Alta radiactividad en alimentos de zonas afectadas por Chernóbil

MADRID, 8 (EUROPA PRESS)

Un equipo científico y expertos en protección radiológica de Greenpeace ha estudiado varios alimentos básicos en la zona afectada por la contaminación radiactiva tras el accidente de Chernóbil (Ucrania), 25 años después del accidente nuclear, y ha descubierto altos niveles de contaminación radiactiva en distintos alimentos de varias localidades del entorno.

Así, Greenpeace ha realizado estos estudios en alimentos tras la decisión del Gobierno ucraniano de finalizar dichos análisis, algo que para la ONG es una decisión “equivocada”.

Los datos que arroja la organización es que en un pueblo de la región de Rivnenska se ha recogido cesio 137 (isótopo radiactivo) en el 93 por ciento de las muestras de leche recogidas. El cesio 137 tiene una vida media de 30,1 años y en las leche analizada aparece en un nivel entre 1,2 y 16,3 veces superior a los niveles estimados aceptables en Ucrania.

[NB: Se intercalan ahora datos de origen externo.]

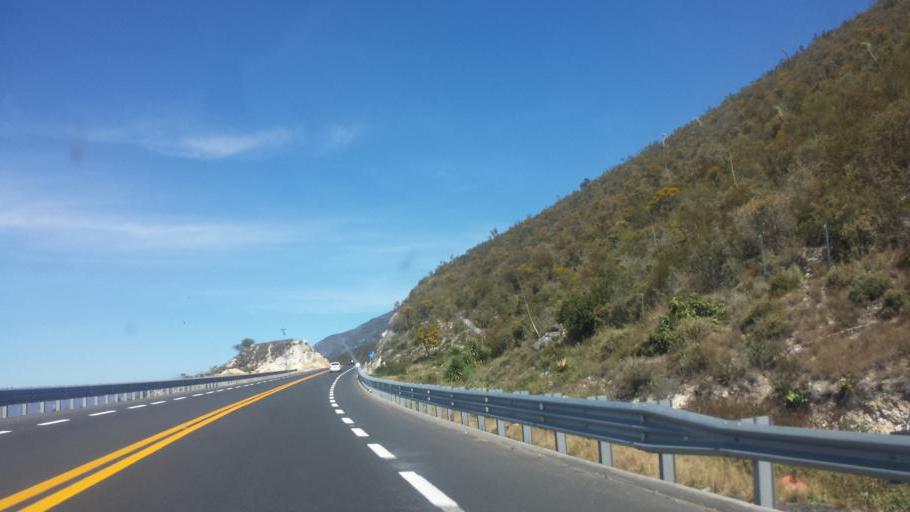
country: MX
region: Puebla
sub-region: San Jose Miahuatlan
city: San Pedro Tetitlan
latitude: 18.0085
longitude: -97.3558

La científica de Greenpeace, Iryna Labunska, ha explicado que en sus análisis se han encontrado “altos niveles de radiactividad causados por el desastre de Chernóbil en las muestras de comida” y que los niveles “más peligrosos” se detectaron en alimentos como leche, bayas y setas, y que en “muchos casos los niveles de cesio radiactivo excedieron los niveles tolerados en Ucrania”.

Por este motivo, a su juicio “existe la necesidad urgente” de seguir analizando “con rigor y de manera científica” la contaminación por isótopos radiactivos de las tierras de cultivo y de pasto en las áreas afectadas de Ucrania.

Además, recuerda que la radiactividad emitida como resultado de las explosiones de la central nuclear de Chernóbil tuvieron graves consecuencias que afectaron a muchos países. Solo en Ucrania, 18.000 kilómetros cuadrados de tierra de cultivo quedaron contaminados. Al igual que el 40 por ciento de los bosques del país, que corresponde a un área de 35.000 kilómetros cuadrados. En total, según Naciones Unidas, 160.000 kilómetros cuadrados de Ucrania, Bielorrusia y Rusia quedaron contaminados con niveles de más de 1 Curio/Km2 de cesio-137, una cantidad que hace inhabitable esas zonas. Esa extensión de terreno equivale a casi una tercera parte de la superficie de España.

La ONG denuncia que los análisis regulares de alimentos producidos en las áreas contaminadas que se realizaban por parte del gobienro ucraniano y que eran publicados por el Ministerio de Emergencias y Asuntos de Protección Pública, no se están realizando durante los últimos años, por lo que ahora el “importante” registro de datos queda incompleto.

“Incluso después de 25 años, la población que vive a cientos de kilómetros de Chernóbil continúa todavía expuesta a niveles de radiación peligrosos a través de la comida de origen local. Exigimos al Gobierno ucraniano que continúe realizando controles”, ha dicho el responsable de energía de Greenpeace Internacional, Aslihan Tumer.

VATICINIOS PARA FUKUSHIMA

Al mismo tiempo, Tumer ha advertido que en Fukushima (Japón), donde se ha producido un accidente nuclear a raíz del tsunami que siguió al terremoto de 9 grados de magnitud en la Escala Richter el 11 de marzo, ya están viendo una “situación similar con la aparición de contaminación en leche y hortalizas”.

“Si queremos que accidentes como el de Chernóbil y Fukushima no se produzcan en el futuro, los gobiernos tienen que abandonar la energía nuclear e invertir en eficiencia energética y fuentes de energía renovables que son limpias y seguras”, ha concluido.